Your Green Home Renovation: Radiant Floor Heating

Steve Ellis Thoughts Leave a Comment

mgb projectRadiant floor heating is just one of those luxuries that everyone should experience at least once. This method of warming a home is considered to be environmentally friendly, and as the home building industry continues to focus more on green home renovation, we’re finding that this method of warming a space is becoming more and more common.  Radiant floor heating is perfectly suited for many of the sustainable flooring materials that are on the market today, making it the perfect complement to your green home renovation.

Remarkable Efficiency

Because of the way they are designed, radiant floor heaters require very little energy to function properly.  The idea is that if you can feel the heat (presumably through your bare feet), you need less of it circulating around you.  Producers of these systems suggest that the very design of radiant heating allow you to feel comfortable at lower ambient temperatures, which translates into greater energy efficiency.

There is also no concern for lost heat, because unlike your central heating unit, there are no ducts allowing heat to dissipate as it travels through your home.  With these radiant systems, heat simply rises from the floor right into your living space.
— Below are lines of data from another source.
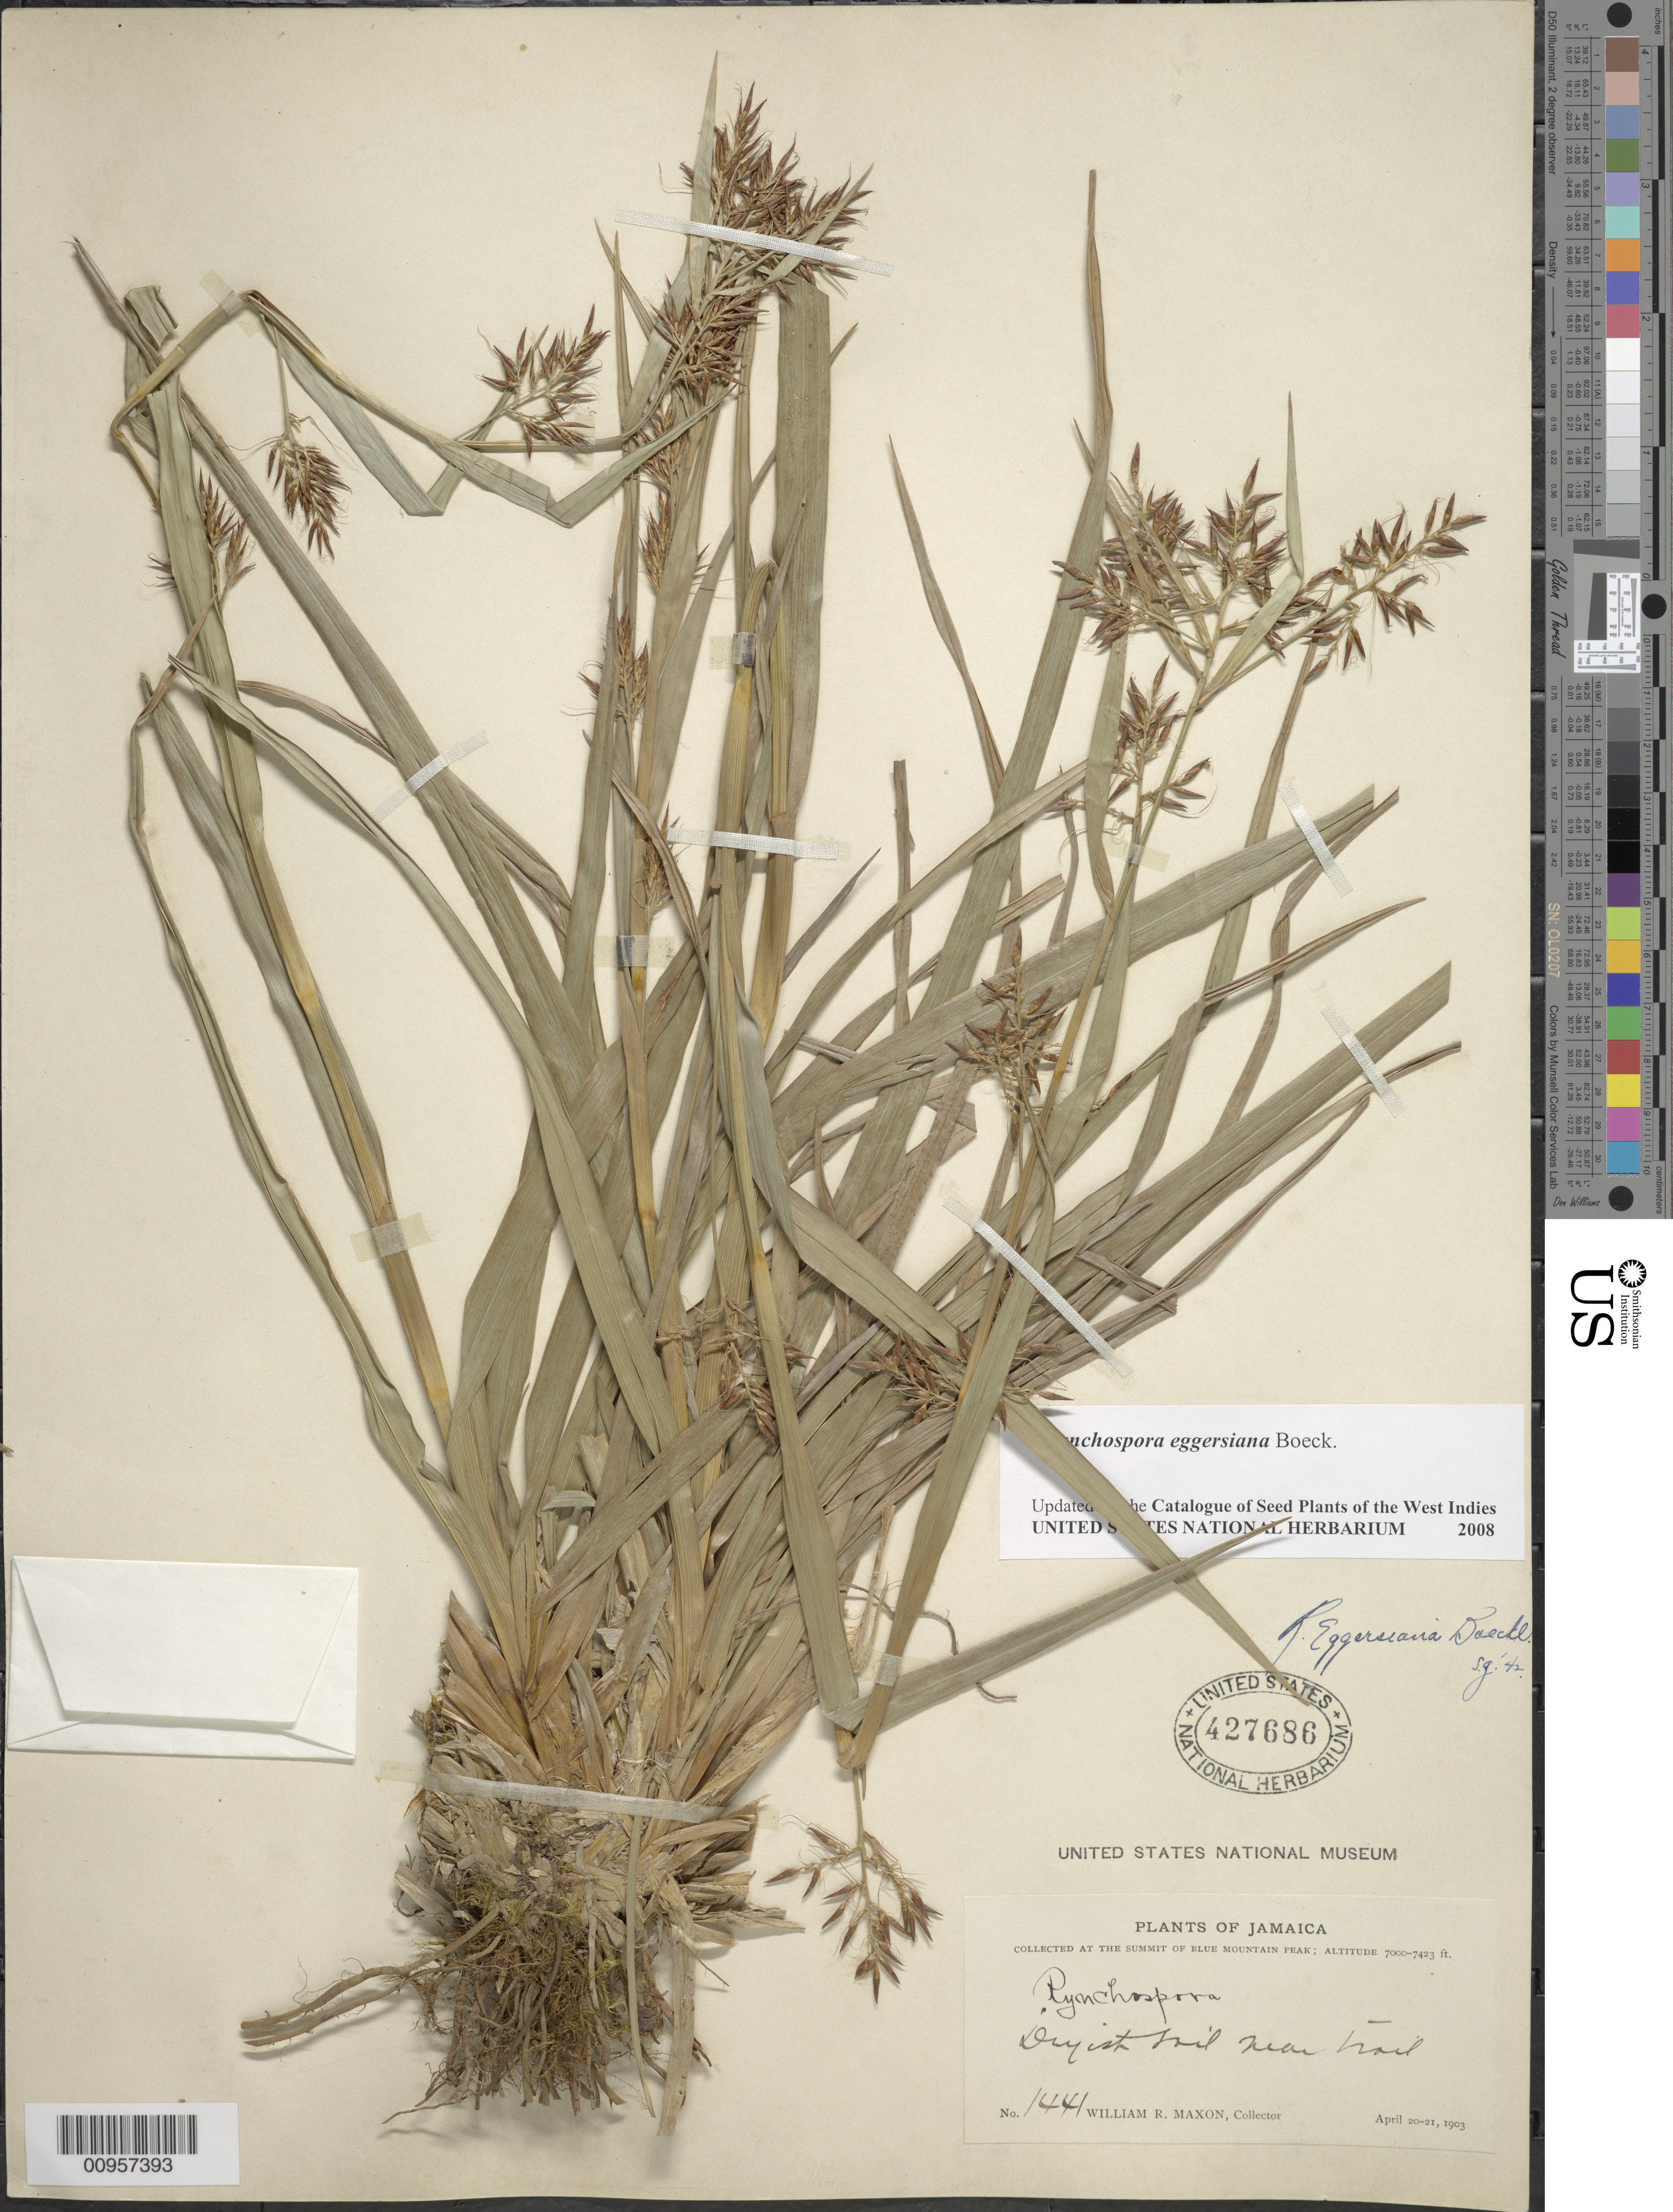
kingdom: Plantae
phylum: Tracheophyta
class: Liliopsida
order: Poales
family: Cyperaceae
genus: Rhynchospora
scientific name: Rhynchospora eggersiana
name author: Boeckeler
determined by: Strong, M. T., (US), Smithsonian Institution - National Museum of Natural History (UNITED STATES)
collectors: W. R. Maxon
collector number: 1441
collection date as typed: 20 Apr 1903 to 21 Apr 1903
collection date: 1903-04-20/1903-04-21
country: Jamaica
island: Jamaica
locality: At the summit of the Blue Mountain Peak, near trail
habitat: Dryish soil near trail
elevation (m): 2134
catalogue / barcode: US 427686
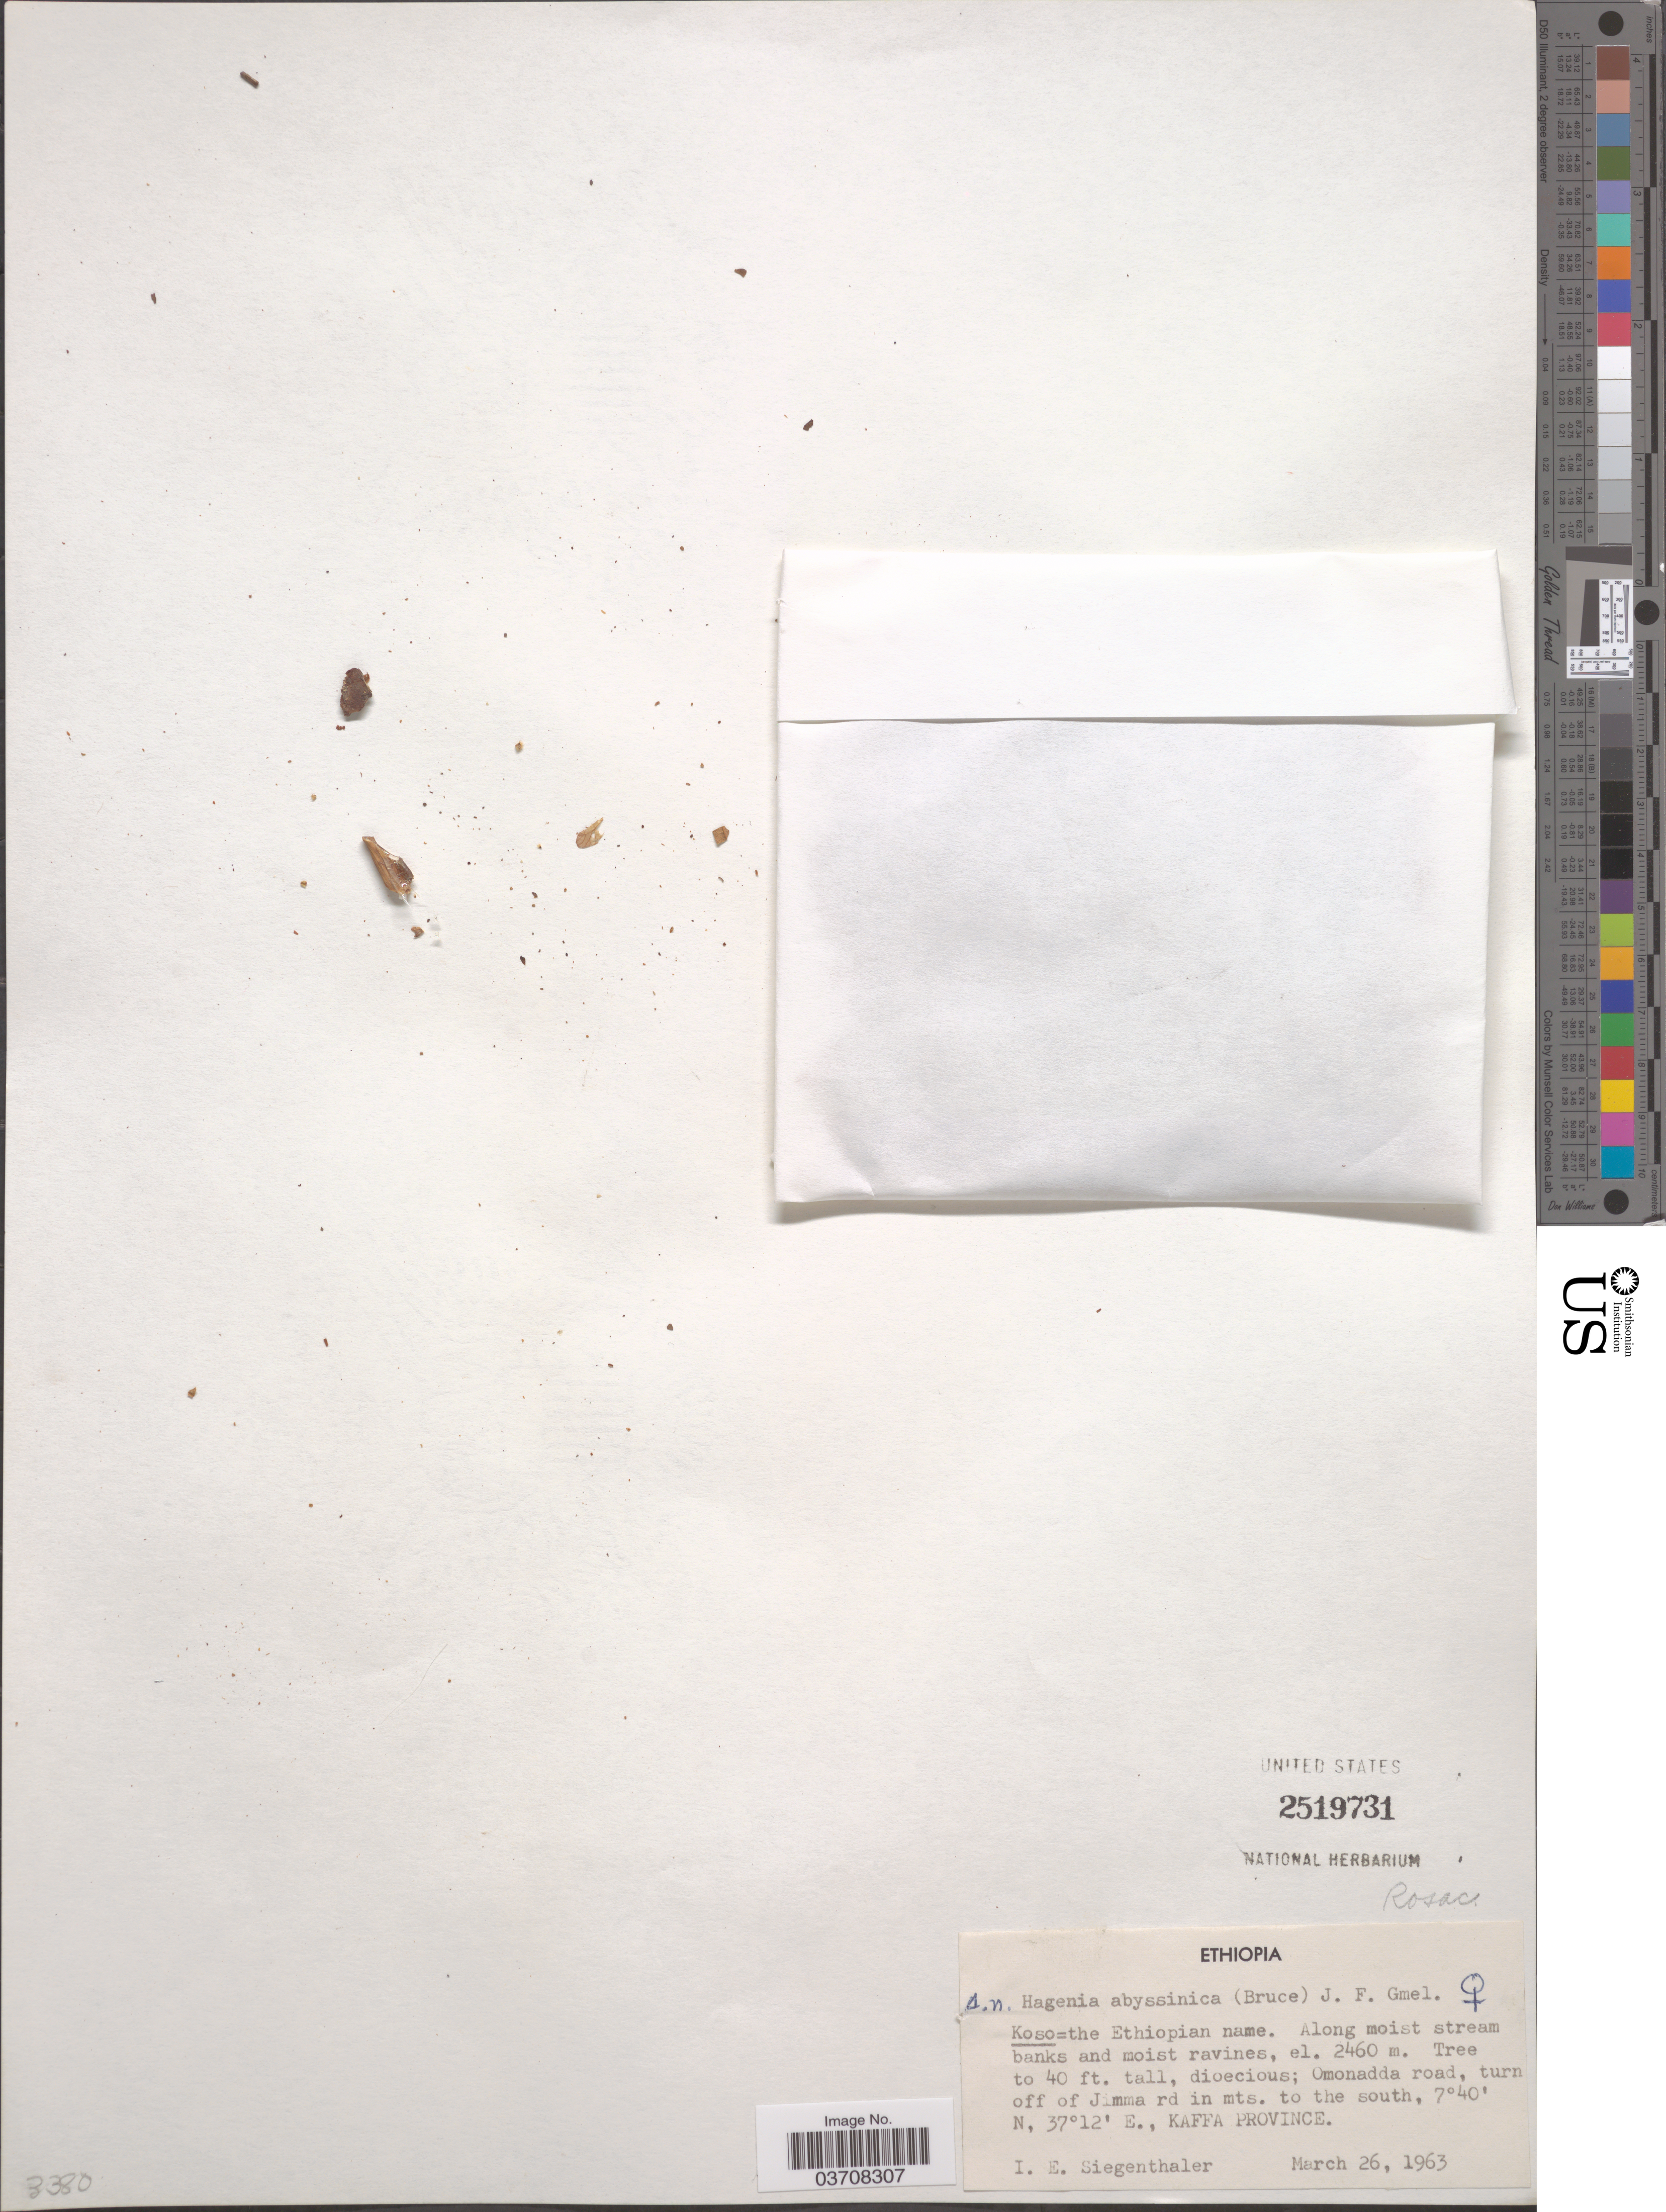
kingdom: Plantae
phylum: Tracheophyta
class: Magnoliopsida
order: Rosales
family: Rosaceae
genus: Hagenia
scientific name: Hagenia abyssinica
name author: (Bruce) J.F. Gmel.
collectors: I. Siegenthaler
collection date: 1963-03-26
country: Ethiopia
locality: Along moist stream banks and moist ravines, Omonadda road, turn off Jimma rd in mts. to the south, Kaffa Province.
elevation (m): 2460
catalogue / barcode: US 2519731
Consistency and Ease of Use

The heat produced by these systems sticks around for a while after you turn the thermostat off. This is consistent, gentle heat that will keep you comfortable around the clock in the colder months, because the flooring material and surrounding surfaces take a while to cool back down.

The thermostats that are now being used with these systems employ intuition and smart home technology, making it so much easier to regulate the temperature in your home.  The combination of consistency and control amounts to huge savings for homeowners. It allows you to make conscious decisions about the way you use energy in your home, rather than absentmindedly turning up the heat when you feel a chill.

Radiant heat systems are not quite ready to take the place of the central warming system found in most homes today.  As we mentioned, though, it does reduce the need for forced-air heating, especially in areas with a warmer climate.  It is well within the realm of possibility that radiant heat, once it has been developed a bit more, will become the go-to heating system for residential projects.